**Task instructions**. From the records below, extract only the lines running from the line with "the green tree at box(269, 56, 317, 78)" to the line with "the green tree at box(321, 106, 338, 119)", both lines included, reproducing them exactly.

┄┄┄┄┄┄

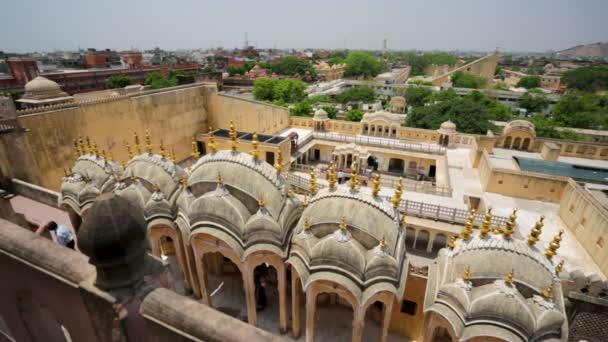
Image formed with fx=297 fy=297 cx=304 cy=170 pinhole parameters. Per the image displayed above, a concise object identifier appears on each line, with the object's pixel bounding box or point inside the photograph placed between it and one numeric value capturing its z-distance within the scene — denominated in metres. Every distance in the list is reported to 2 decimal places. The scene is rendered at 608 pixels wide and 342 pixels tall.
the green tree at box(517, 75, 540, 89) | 87.25
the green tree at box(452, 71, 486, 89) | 75.75
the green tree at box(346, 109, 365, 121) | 43.09
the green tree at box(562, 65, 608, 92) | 74.25
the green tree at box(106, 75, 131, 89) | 62.16
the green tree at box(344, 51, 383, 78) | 103.62
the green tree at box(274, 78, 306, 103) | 53.72
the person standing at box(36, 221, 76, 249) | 11.02
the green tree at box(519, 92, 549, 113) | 59.56
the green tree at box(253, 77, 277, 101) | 52.69
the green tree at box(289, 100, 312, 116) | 43.07
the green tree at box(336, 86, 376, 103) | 60.00
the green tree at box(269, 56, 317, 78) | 92.62
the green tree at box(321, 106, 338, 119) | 44.25
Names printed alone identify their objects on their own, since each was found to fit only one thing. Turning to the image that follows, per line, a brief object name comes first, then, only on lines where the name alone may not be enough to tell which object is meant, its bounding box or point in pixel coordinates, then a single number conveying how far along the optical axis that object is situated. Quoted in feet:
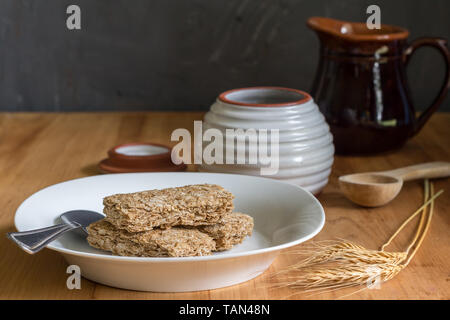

┄┄┄┄┄┄

**Your solution**.
the green tree at box(269, 56, 317, 78) | 92.62
the green tree at box(321, 106, 338, 119) | 44.25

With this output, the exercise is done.